Pertanto, da un lato alcune banche premono sui notai affinché i protesti cambiari vengano effettuati; d’altro lato molti notai ritengono, invece, che i “termini civilistici” siano sospesi (in ciò supportati da una Faq del Consiglio nazionale del notariato); e si trovano a fronteggiare la responsabilità che assumono verso le banche in caso di mancato protesto e la responsabilità che assumono verso i protestati, in caso di protesto elevato illegittimamente.

La questione si incentra, in diritto, sull’articolo 10, Dl 9/2020 che ha sospeso, dal 22 febbraio al 31 marzo 2020, nella “prima zona rossa”, i cosiddetti “termini civilistici”, vale a dire, in particolare, i «termini di scadenza … relativi a vaglia cambiari, a cambiali e a ogni altro titolo di credito o atto avente forza esecutiva» (comma 5). Questa norma era limitata ai soggetti che, alla data del 2 marzo 2020, avevano la seguente connotazione territoriale: fossero «residenti», avessero «sede operativa» o esercitassero «la propria attività lavorativa, produttiva o funzione nei Comuni» della “prima zona rossa” (quella individuata dal Dpcm 23 febbraio 2020 in dieci comuni lombardi e in un comune Veneto). Però, per effetto del Dpcm 8 marzo (che ha espressamente abrogato i Dpcm precedenti), la zona rossa è stata estesa in tutta la Lombardia e in 14 province del Piemonte, del Veneto, dell’Emilia Romagna e delle Marche); e, infine, con Dpcm 9 marzo 2020, tutto il territorio nazionale è diventato zona rossa (o zona protetta). Il tema è, dunque, se la norma che ha disposto la sospensione dei “termini civilistici” con specifico riguardo alla prima zona rossa, debba oggi intendersi valevole per tutta l’Italia.

Rispetto a questa tematica, vi è spazio sia una risposta positiva che una risposta negativa. Quest’ultima si fonda su un dato testuale, vale a dire che il Dpcm 23 febbraio 2020 è stato abrogato in modo espresso dal Dpcm 8 marzo 2020 e che, da allora in poi, non si è più avuto un “elenco di Comuni” (cui il Dl 9/2020 faceva espresso riferimento per individuare la sua portata spaziale). Questa argomentazione è indubbiamente assai debole.

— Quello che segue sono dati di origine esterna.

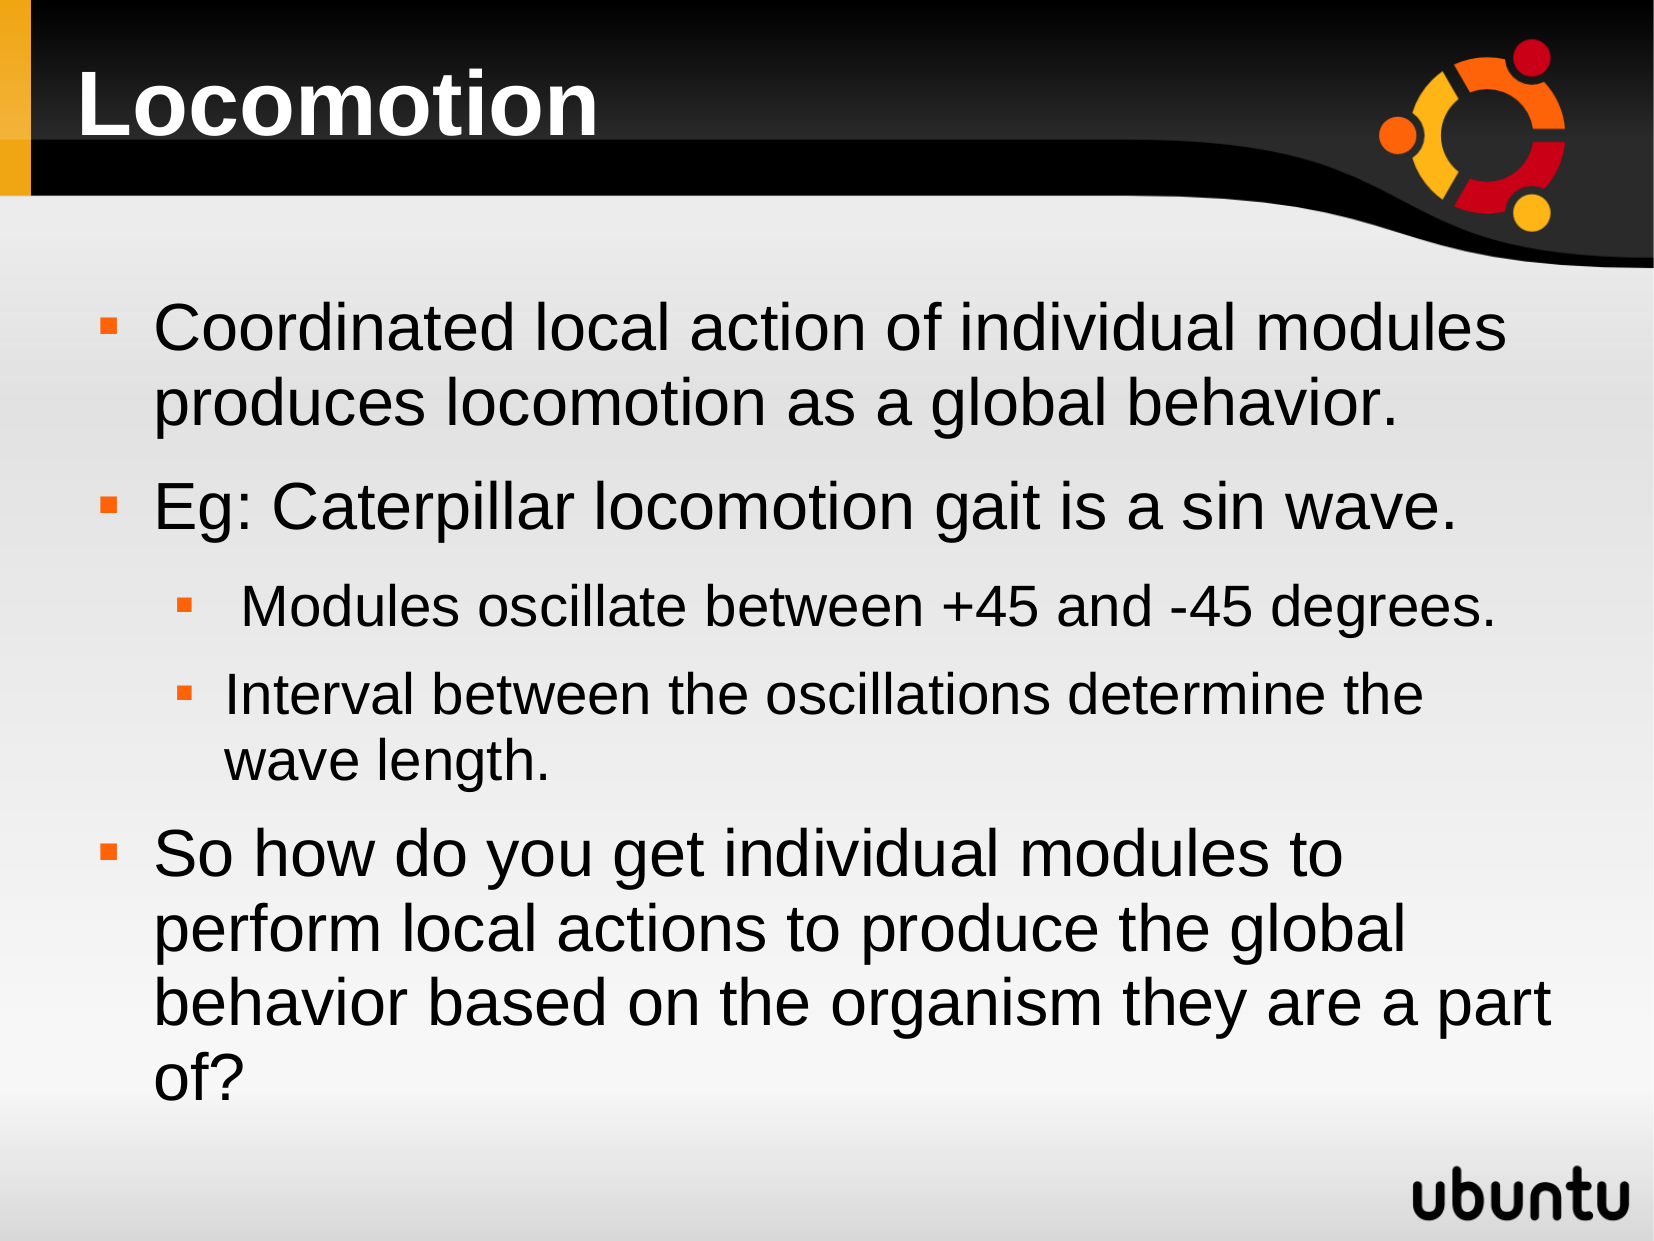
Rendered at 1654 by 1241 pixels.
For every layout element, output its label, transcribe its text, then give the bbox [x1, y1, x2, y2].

picture [0, 0, 1654, 1241]
title Locomotion [76, 0, 1565, 208]
list Coordinated local action of individual modules produces locomotion as a global behavior. Eg: Caterpillar locomotion gait is a sin wave. Modules oscillate between +45 and -45 degrees. Interval between the oscillations determine the wave length. So how do you get individual modules to perform local actions to produce the global behavior based on the organism they are a part of? [82, 290, 1571, 1115]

D’altro canto, con un ragionamento più ancorato alla realtà sostanziale, può rilevarsi che se il legislatore nazionale, con un decreto legge, ha ritenuto di dettare la sospensione dei termini “civilistici” per un dato territorio, a causa della sua situazione di emergenza, tale normativa dovrebbe ritenersi estesa a tutto il territorio italiano una volta che la legislazione emergenziale sia stata estesa dalla prima zona rossa all’intero àmbito nazionale.

Il tema è che il 31 marzo è alle porte: se, dunque, i “termini civilistici” siano anche sospesi, il problema si ripropone tra qualche giorno. Ed è quindi necessario che il legislatore finalmente intervenga sul punto per chiarire una volta per tutte se anche i termini “civilistici”, oltre a quelli “processuali”, sono sospesi.